According to a report from The Information, Microsoft is in the midst of developing its own homegrown LLM that could rival the performance of industry competitors such as Google’s Gemin model or even its partner OpenAI’s offering.
The Information cites to Microsoft employees that are familiar with the internal model dubbed MAI-1, claim that the company’s model could host around five hundred billion parameters, which would make it “far larger than any of the smaller, open-source models that Microsoft has previously trained.”
Over the past year, Microsoft has been spotted developing several Small Language Models (SLM) as less resource intensive and hyper-focused AI offerings to customers, but MAI-1 appears to be a direct attempt at creating its own ChatGPT or Llama 3 AI competitor to serve to developers soon.
Currently, Meta’s Llama 3 AI model utilizes seventy billion parameters while OpenAI’s GPT-4 model leverages over one trillion which would put Microsoft’s in-house endeavor squarely in the middle of the pack out of the gate if it were to release in its current form.
MAI-1 is being developed solely in-house and led by the recent company re-org with Mustafa Suleyman at the helm of the newly formed Microsoft AI business. While Microsoft may have considered current OpenAI CEO Sam Altman for the role of Microsoft AI CEO, it was DeepMind and Inflection co-founder Suleyman who landed the position.
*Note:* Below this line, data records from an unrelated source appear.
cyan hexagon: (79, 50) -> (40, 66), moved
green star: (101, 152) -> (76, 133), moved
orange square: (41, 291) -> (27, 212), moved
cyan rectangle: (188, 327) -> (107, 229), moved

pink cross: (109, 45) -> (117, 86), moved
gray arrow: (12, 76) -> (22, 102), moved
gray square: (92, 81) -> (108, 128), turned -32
Suleyman was quick to address possible “intellectual property” issues that could arise with the MAI-1 project by saying “it may build on training data and other tech from the startup,” but that’s as far as cross-development would go.
Where does the existence of MAI-1 leave the $12 billion investment in OpenAI?
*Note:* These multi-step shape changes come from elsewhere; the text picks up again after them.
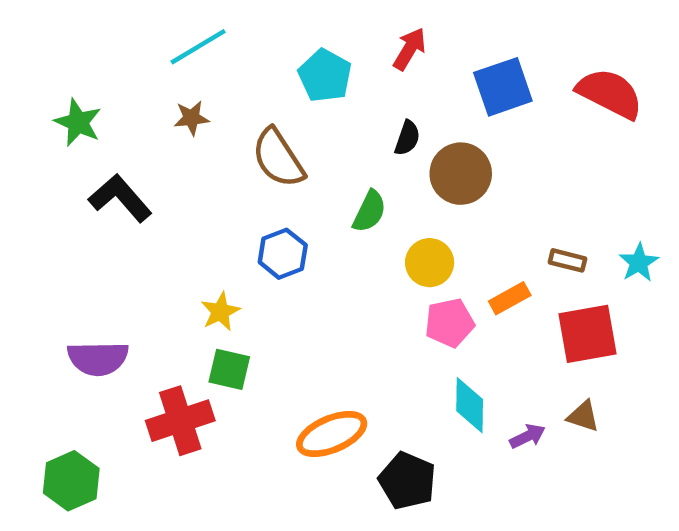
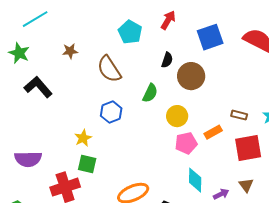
cyan line: (198, 47) -> (35, 19), moved
brown triangle: (583, 416) -> (246, 185), turned 35

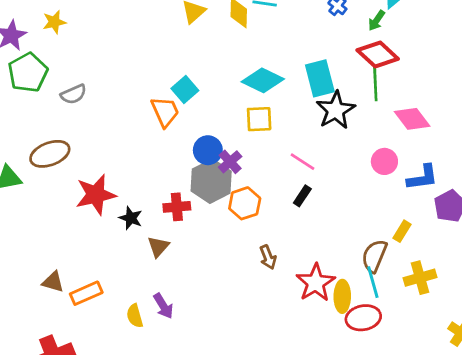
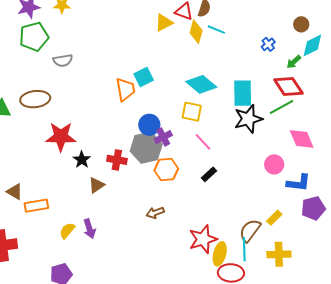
green line: (375, 84) -> (282, 107), turned 50
pink line: (303, 162) -> (203, 142), moved
brown arrow: (268, 257) -> (155, 213), moved, turned 78
yellow semicircle: (135, 316) -> (67, 231), turned 42

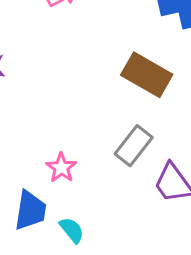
Perfectly intact according to a recent statement from Microsoft CEO Satya Nadella who reiterated his confidence with OpenAI’s future with the company.
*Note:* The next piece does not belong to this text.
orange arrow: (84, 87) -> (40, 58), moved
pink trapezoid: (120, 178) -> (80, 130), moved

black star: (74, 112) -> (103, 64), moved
We will continue to build AI infrastructure inclusive of custom systems and silicon work in support of OpenAI’s foundation model roadmap, and also innovate and build products on top of their foundation models
Microsoft CEO, Satya Nadella
Further squelching the presumed zero-sum argument of AI development at Microsoft, the company continues to invest and partner with other large AI platforms in international regions to grow its AI presence while skirting those nasty little regulatory investigations.